A little more than half of the well-evaluated programs measured outcomes only at the end of the program; in other words, no further follow-up was done or was available at the time of this review. Whether those programs will continue to show positive results is a question that remains unanswered. This is of particular concern since in two instances, programs that reported long-term results were unable to sustain their initial positive findings. It is clearly most desirable - and presents the most compelling evidence - when programs can demonstrate positive long-term outcomes. In the case of the two studies unable to demonstrate long-term results after initial positive effects, the reasons for these findings needs additional study, and should be shared with the positive youth development community.
Evaluators of positive youth development programs are encouraged to take action to expand the knowledge gained from evaluations. Consensus on the use of standardized youth outcome measures needs to be reached. Studies should measure changes of both positive and problem behaviors because to do so is truly representative of the "whole child." Although such positive outcomes as academic achievement, engagement in the workforce, and income are widely accepted positive outcome measures, there is little consensus on what constitutes a complete set of positive youth development outcomes.
Standardized measures of positive youth development constructs need to be developed and used.
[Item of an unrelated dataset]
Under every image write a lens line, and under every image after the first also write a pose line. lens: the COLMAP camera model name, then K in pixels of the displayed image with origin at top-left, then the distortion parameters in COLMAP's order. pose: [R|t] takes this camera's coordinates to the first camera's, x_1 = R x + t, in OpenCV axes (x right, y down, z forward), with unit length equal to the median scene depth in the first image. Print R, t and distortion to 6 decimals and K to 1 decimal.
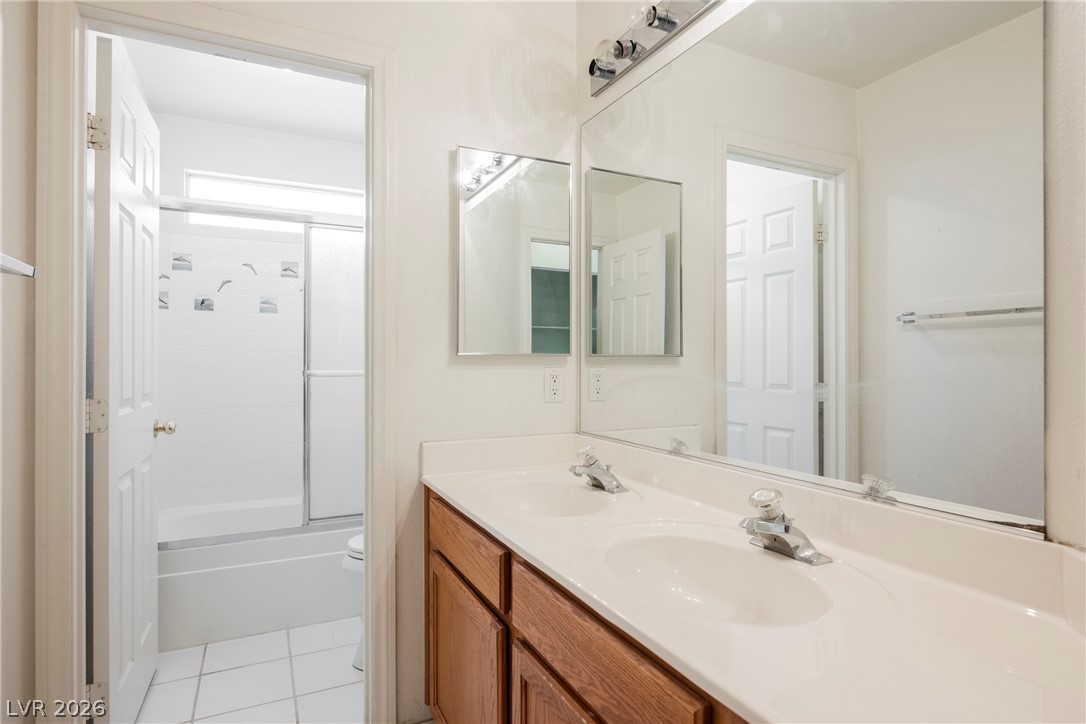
lens RADIAL K [[585.4, 0, 543.0], [0, 585.4, 361.4], [0, 0, 1]] dist [0.002247, 0.001400]
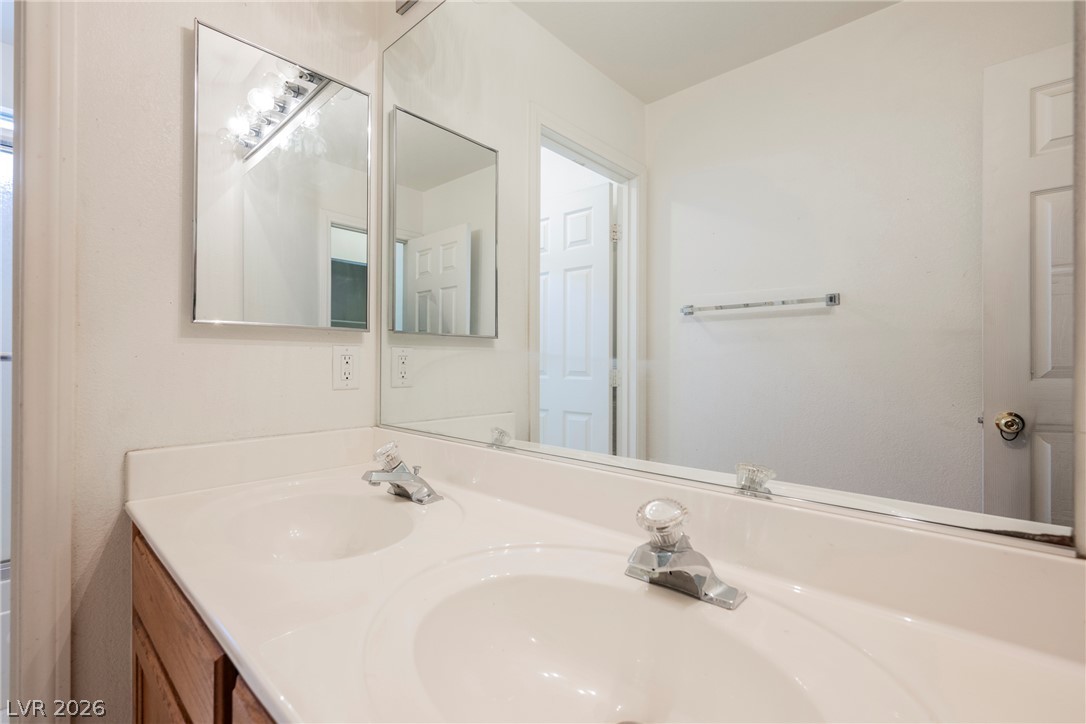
lens RADIAL K [[483.9, 0, 543.5], [0, 483.9, 360.1], [0, 0, 1]] dist [0.001314, -0.000344]
pose [[0.929705, 0.005613, 0.368261, 0.026736], [-0.004206, 0.999980, -0.004623, 0.032573], [-0.368280, 0.002750, 0.929711, 0.292161]]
While the positive youth development constructs are typically seen as important mediating variables, the field is just beginning to grapple with defining outcomes of positive developmental experiences. Further, measurement of a comprehensive set of predictors of positive and problem outcomes will allow for a better understanding of the processes through which the intervention has an impact on youth outcomes. A complete measurement package (positive and problem behaviors, appropriate and relevant positive youth development constructs, and risk and protective factors) common across promotion and prevention studies would increase our understanding of the processes leading to positive youth development. This will help to establish a shared language and framework.
We call for consensus on the use of structured comparisons in evaluation designs. While it is true that there are many innovative ways to evaluate programs, so far nothing has come close to substituting for the credibility of a strong structured comparison. Admittedly the rigors of experimental designs with the complexities of random assignment are beyond the reach of many programs, but evaluations can be only as credible as the framework they use. A good quasi-experimental design with well-balanced comparison groups can provide acceptable proof of effectiveness.
Finally, we call on all investigators who submit articles to peer reviewed journals to move toward consensus on which information they will report, particularly the quantitative data, and in what forms they will report it. In program reports, particularly in peer reviewed journals but also in unpublished evaluation studies, there must be both sufficient narrative description, and quantitative and statistical detail, to enable an independent assessment of what the program accomplished. Program descriptions should specify which youth constructs they address, and they should specify the relationship between these constructs and the outcomes that the evaluation measures. As a field of youth development specialists, we show surprisingly little agreement on the issue of a common statistical metric in published reports. As long as some studies report such key information as group means and standard deviations, and others do not, we will not give each other the tools to create a viable basis for comparison between studies. Consistency in the presentation of the evidence will truly advance our understanding of program effectiveness.